INSTRUCTIONS TO FOLLOW: For this exercise, copy out each line of the material below that includes "back".

THE RECORDS:
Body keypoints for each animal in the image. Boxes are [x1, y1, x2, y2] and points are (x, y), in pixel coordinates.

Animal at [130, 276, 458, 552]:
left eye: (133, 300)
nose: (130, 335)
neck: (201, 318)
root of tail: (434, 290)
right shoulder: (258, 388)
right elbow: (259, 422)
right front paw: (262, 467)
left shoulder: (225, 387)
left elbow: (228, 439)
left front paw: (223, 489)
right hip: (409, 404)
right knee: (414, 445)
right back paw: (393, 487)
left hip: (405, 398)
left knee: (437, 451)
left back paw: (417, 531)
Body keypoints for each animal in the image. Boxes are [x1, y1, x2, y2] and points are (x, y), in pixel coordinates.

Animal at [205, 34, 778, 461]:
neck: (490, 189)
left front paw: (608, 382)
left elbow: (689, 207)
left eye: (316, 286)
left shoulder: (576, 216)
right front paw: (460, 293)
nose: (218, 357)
--
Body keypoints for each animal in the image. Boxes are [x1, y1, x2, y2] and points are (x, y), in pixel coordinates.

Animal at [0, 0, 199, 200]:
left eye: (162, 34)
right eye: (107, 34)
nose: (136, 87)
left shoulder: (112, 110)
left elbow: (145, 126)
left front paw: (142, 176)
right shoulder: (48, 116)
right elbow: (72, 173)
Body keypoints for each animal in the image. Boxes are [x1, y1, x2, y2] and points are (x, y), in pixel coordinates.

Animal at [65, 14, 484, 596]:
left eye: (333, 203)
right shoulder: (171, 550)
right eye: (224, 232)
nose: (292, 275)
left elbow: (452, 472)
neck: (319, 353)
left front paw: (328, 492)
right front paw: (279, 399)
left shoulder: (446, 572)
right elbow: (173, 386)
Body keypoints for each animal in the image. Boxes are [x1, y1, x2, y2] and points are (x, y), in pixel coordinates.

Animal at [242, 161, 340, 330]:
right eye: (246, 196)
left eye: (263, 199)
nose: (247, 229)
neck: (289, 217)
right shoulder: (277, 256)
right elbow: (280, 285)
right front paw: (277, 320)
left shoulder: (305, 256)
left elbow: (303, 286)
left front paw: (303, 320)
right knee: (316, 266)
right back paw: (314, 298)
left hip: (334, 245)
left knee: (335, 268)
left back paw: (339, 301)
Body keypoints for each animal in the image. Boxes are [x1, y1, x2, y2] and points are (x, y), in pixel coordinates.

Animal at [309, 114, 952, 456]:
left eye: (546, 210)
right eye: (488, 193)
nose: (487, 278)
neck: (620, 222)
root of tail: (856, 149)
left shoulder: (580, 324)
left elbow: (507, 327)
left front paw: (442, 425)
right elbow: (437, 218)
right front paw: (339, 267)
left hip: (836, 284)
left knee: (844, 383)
==
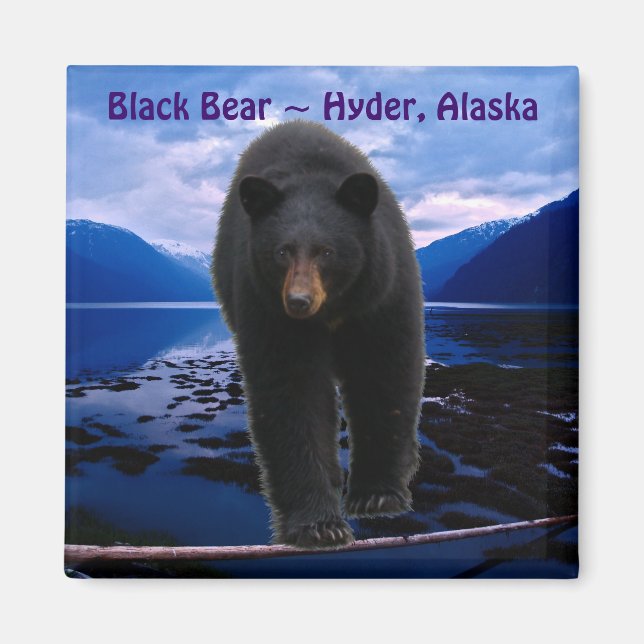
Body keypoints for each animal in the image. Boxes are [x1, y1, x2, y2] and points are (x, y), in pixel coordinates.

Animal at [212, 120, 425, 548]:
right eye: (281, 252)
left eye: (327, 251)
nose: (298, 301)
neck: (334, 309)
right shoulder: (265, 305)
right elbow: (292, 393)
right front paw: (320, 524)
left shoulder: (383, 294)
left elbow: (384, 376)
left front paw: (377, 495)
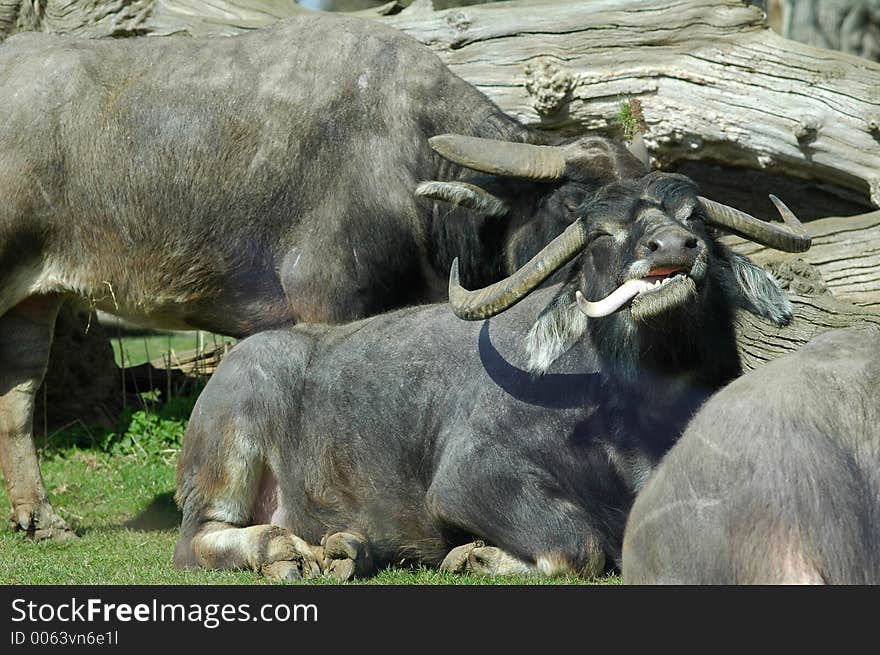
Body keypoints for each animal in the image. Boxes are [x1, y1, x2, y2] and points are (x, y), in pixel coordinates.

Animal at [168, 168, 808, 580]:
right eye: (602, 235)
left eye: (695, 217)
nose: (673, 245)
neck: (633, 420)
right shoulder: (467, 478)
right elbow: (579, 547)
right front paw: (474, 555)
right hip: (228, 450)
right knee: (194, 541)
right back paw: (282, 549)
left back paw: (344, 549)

RESPONSE:
right back paw: (393, 487)
left back paw: (417, 531)
right back paw: (314, 298)
left back paw: (339, 301)
right back paw: (282, 549)
left back paw: (344, 549)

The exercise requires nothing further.